TASK =
Write the next part of the article below about wealthy residents leaving San Francisco, starting right after its final sentence.

READING TEXT =
━━━━━━━━━━

SAN FRANCISCO, CALIFORNIA - OCTOBER 27: In an aerial view, cars drive past the San Francisco skyline as they cross the San Francisco-Oakland Bay Bridge on October 27, 2022 in San Francisco, California.  The city of San Francisco has a record 27.1 million square feet of office space as the city struggles to recover from the Covid-19 pandemic, according to a report by commercial real estate firm CBRE.  The US Census Bureau reports that an estimated 35% of employees in San Francisco and San Jose continue to work from home.  (Photo by Justin Sullivan/Getty Images)

Justin Sullivan/Getty Images

An exodus is taking place in the Bay Area, and it’s not just Twitter employees fleeing the company.

Analysis of tax return data suggests that wealthy San Francisco residents moved out of town in the early years of the pandemic, taking billions in revenue with them, according to the San Francisco Chronicle.

In 2020, 32,000 more people left San Francisco than moved into the city, and the income of those who got out was nearly $8 billion more than those who came. That only compounded a problem the city already had. The year before, 39,000 more people left San Francisco than arrived, resulting in a net loss of $6.9 billion in wages. That means the city lost $15 billion in revenue over a two-year period.

━━━━━━━━━━

[Saved data entries]
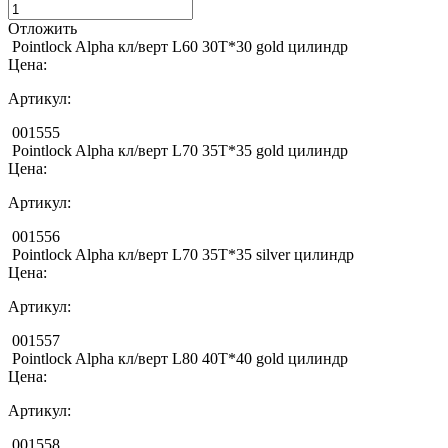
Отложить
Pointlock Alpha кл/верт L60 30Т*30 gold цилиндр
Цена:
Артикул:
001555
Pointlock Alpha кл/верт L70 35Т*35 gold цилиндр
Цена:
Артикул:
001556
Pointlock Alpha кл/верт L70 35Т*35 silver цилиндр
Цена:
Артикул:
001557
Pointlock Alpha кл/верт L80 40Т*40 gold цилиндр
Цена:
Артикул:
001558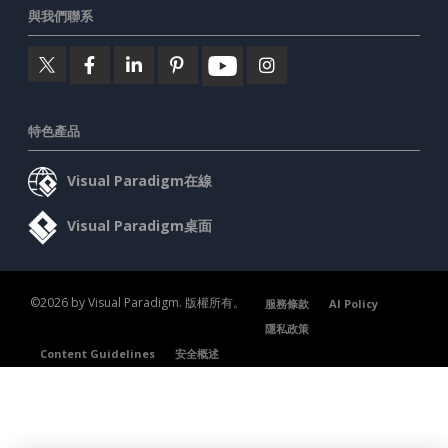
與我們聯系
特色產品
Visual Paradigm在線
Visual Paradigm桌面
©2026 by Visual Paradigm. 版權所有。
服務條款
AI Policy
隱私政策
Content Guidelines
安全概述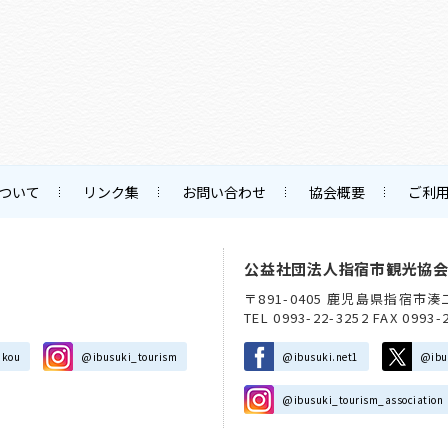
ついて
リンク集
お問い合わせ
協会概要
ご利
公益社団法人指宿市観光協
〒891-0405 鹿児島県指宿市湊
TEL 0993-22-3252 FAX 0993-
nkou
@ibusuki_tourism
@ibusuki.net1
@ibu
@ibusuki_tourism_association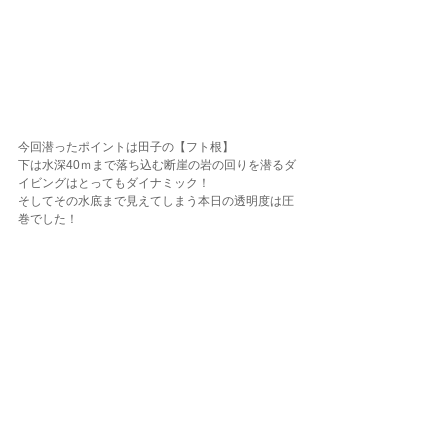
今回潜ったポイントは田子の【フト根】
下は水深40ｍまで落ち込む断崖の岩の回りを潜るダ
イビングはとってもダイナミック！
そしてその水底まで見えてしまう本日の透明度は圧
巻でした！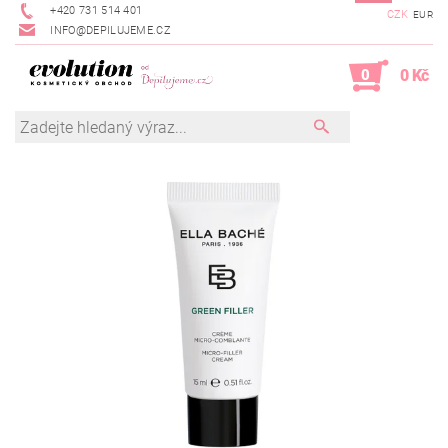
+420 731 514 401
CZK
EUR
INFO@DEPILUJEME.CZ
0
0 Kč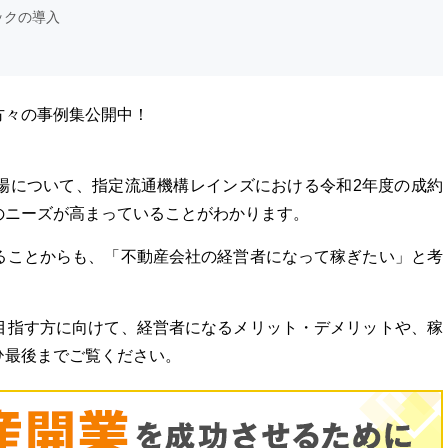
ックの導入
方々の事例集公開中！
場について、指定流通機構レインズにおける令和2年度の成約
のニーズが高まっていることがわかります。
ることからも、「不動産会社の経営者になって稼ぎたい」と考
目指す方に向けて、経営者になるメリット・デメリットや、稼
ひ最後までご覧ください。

━━━━━━━━━━

TASK ANSWER =
The IRS tracks migration patterns by checking to see if taxpayers provided different addresses on their forms than the previous year. Then the agency can track how many people are leaving a region and of course the income of the people coming and going. During the two years the Chronicle analyzed, the median annual income of citizens leaving San Francisco was $153,000, while people arriving earned $103,000 per year.

San Francisco chief economist Ted Egan told the Chronicle that the data doesn’t necessarily mean wealthy people are fleeing en masse. He explained that it is possible for a small number of extremely wealthy people to drive the average. While the newspaper acknowledged that the IRS does not disclose data on individual incomes, it also noted that US Census Bureau data shows that “mean household income in the San Francisco metro area decreased between 2019 and 2021.”

Of course, not only people leave the City by the Bay. Nordstrom announced this week that it would be closing its downtown store, joining retailers like Office Depot, Whole Foods and Anthropolgie in giving up all San Francisco locations.